Capitán, él es quien dice ser —el hombre pájaro giró su cabeza de halcón hacia el mago antes de asentir una vez.

—Nuestras disculpas, milord.

Continuaremos nuestro camino —pero antes de que pudiera volar lejos.

—¡Espera!

—el hombre pájaro tragó saliva.

¿Iba a ser castigado por interceptar a un oficial gobernante?

—Sigan con el buen trabajo.

Aprecio ver a la guardia haciendo su deber diligentemente —Khalor estaba molesto porque lo interceptaran así, pero también le alegraba.

Se sentía contento de que la guardia de la ciudad no se relajara o acobardara frente a algo que ciertamente podría quemarlos fuera del cielo.

Después de dar un agradecimiento con la cabeza, los cuatro guardias volaron lejos, reanudando su patrulla.

Khalor instruyó al dragón para subir entre las ramas del árbol, donde aterrizó en una que parecía sólida, para mirar hacia abajo al Bastión.

Al aterrizar, notó unas cuantas chozas medio ocultas en las ramas, en varios niveles.

Alrededor de ellos, podía ver Elfos, que miraban atentamente hacia el bosque.

—Vigilantes.

Bien.

Parece que León ha mantenido la ciudad en alerta.

Habría pensado que ese humanoide Garfield se habría relajado en el trabajo —mirando hacia abajo al Bastión, Khalor podía ver muchos distritos separados en círculos como celdas.

Era como mirar a un estanque con nenúfares a lo largo de su superficie.

Cuando miró un poco más hacia afuera, notó algo que le hizo sonreír.

Fuera de las murallas originales del Bastión, habían construido otro conjunto de murallas a un par de millas de distancia.

Entre esas murallas, se extendía una estructura más parecida a una ciudad, con calles planas cuadradas, y construcciones más de estilo humano.

Desde su punto de ventaja, podía ver muchos edificios con marcas familiares.

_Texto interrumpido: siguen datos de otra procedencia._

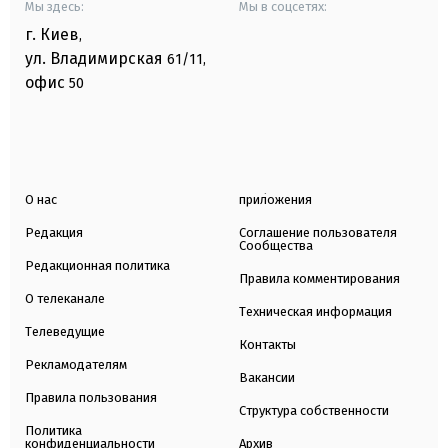
Мы здесь:
Мы в соцсетях:
г. Киев
,
ул. Владимирская
61/11,
офис
50
О нас
приложения
Редакция
Соглашение пользователя
Сообщества
Редакционная политика
Правила комментирования
О телеканале
Техническая информация
Телеведущие
Контакты
Рекламодателям
Вакансии
Правила пользования
Структура собственности
Политика
конфиденциальности
Архив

Todo, desde un gremio de aventureros hasta una torre de magos y lo que parecía ser cuarteles militares estaba construido, intercalado con muchos distritos residenciales.

—Este lugar explotó en tamaño.

Parece que Fénix tomó la decisión correcta al nombrarlo —más lejos, mirando hacia las murallas a lo lejos, podía ver un flujo constante de personas entrando y saliendo.

Girando la cabeza, también vio un lado de la porción exterior cubierta de campos, con una variedad de granos y vegetales siendo cultivados.

—Esta ciudad es prácticamente autosuficiente tal como está —pero Khalor dejó de admirar la vista.

Todavía tenía lugares a los que ir y cosas que hacer.

Volviendo a subir a lomos de su dragón, Khalor se lanzó hacia arriba de nuevo, atravesando el dosel del árbol en segundos, y dirigiéndose hacia la ciudad élfica más cercana.

Quería tomar un portal de vuelta al continente oscuro, y no se quedó el tiempo suficiente para notar que habían construido uno en el centro de la plaza principal.

Lo sabría más tarde, cuando Fénix lo contactara, y se maldeciría por haberse ido tan rápido.